I ‘showered’ and wrote my diary and read whilst Ai went in search of a pumpkin for dinner. Some small boys came to scrutinise me closely and more passed by on their way home from school.
A little later Ai accompanied me on a tour round the village which was larger than I thought. Most of the houses were made of wood rather than the bamboo I had seen elsewhere. One house was very incongruous. It was constructed of stone and appeared unoccupied. Ai was scathing. Why would anyone spend so much money ($30,000 U.S. in his estimation) to build a house in a village without electricity and a dirt road most of the way to Luang Prabang? Whilst there was no electricity, houses displayed satellite dishes which puzzled me until I discovered that many, including my homestay, had solar power. There was no switch in my room though. It was outside somewhere and controlled by my elderly hostess. I discovered later that 7.30pm was lights out!
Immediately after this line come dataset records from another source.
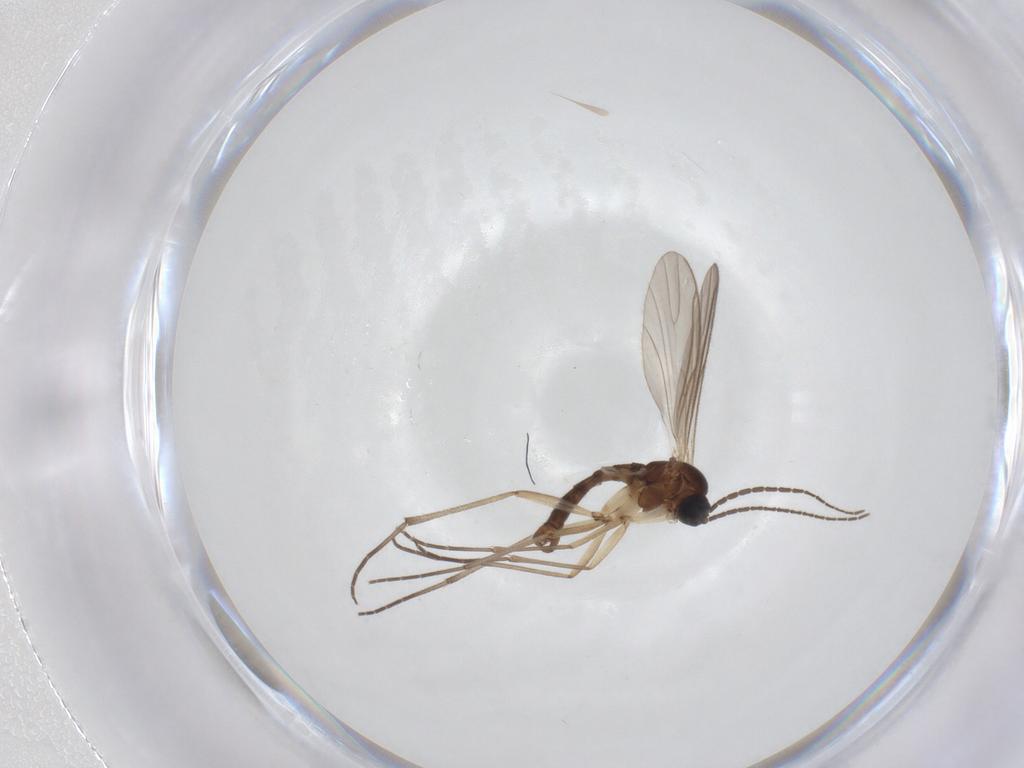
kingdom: Animalia
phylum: Arthropoda
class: Insecta
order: Diptera
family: Sciaridae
We walked through the village and up to the schools. These covered all ages from pre-school to secondary. Several students were playing soccer on the playing fields. It was a beautiful setting surrounded by hills. There were several dormitory huts next to the schools. Parents build these for children who have to go to another village to continue their education. Usually this is at secondary school age but sometimes much younger children are sent away. They have to cook and look after themselves when staying in the huts so become independent at a young age.
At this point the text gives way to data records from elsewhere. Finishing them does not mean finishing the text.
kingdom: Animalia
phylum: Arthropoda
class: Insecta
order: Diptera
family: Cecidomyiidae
When we returned to our homestay, I had free time to wander as Ai cooked our dinner over the open fire in the room that served as the kitchen. Pumpkin soup (not as I know it), cabbage and sticky rice was on the menu. Meanwhile, I sat and watched the comings and goings of the village and took a stroll to watch the children playing in the mud on the banks of a murky looking pond. It was the perfect place to play with plastic diggers, trucks and stones. One boy climbed to the top of a jackfruit tree and proclaimed there were no ripe fruit whilst another wielded a large knife to whittle a stick. I learnt that the boys are required to make brooms each week to take to school to use for cleaning. They are given marks on their accomplishment. The girls do embroidery. One poor lady, with a baby strapped to her back, and an assortment of other children, ground rice, using her foot to operate the contraption we had used at Mr Lee’s. I knew how hard that was and felt sorry for her. She looked weary. There was no husband in evidence and he was probably working in the fields with other men (and women). There were few around.
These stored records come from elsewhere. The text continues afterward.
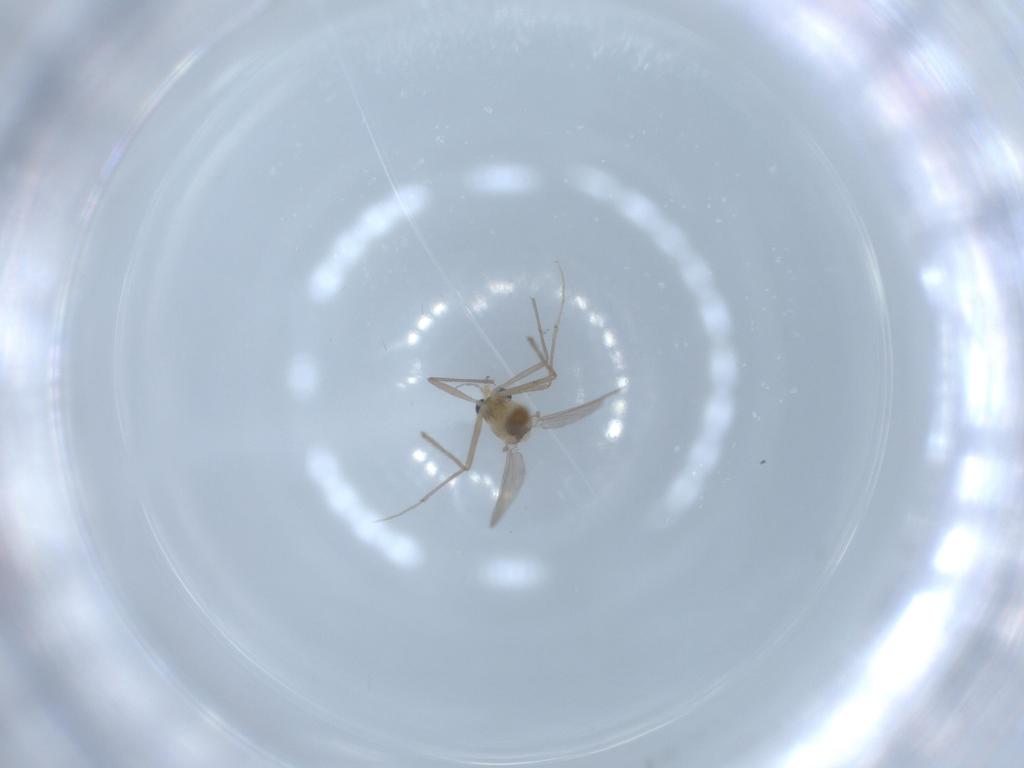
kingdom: Animalia
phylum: Arthropoda
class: Insecta
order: Diptera
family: Chironomidae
It was almost dark by the time dinner was ready. It was plain but good. By that time, I was starving! Whilst we were eating, Ai told me the population of the village was 240 comprising 44 families of which four were Khmu and the rest Hmong. Families all lived together and one house was home to 15 people.
It was straight to bed after dinner. I read by torchlight and listened to the night sounds. There was lots of chatter and the cockerels could compete with those I had experienced in Rarotonga. My room was next to the bathroom from which interesting noises emanated! My night was disturbed.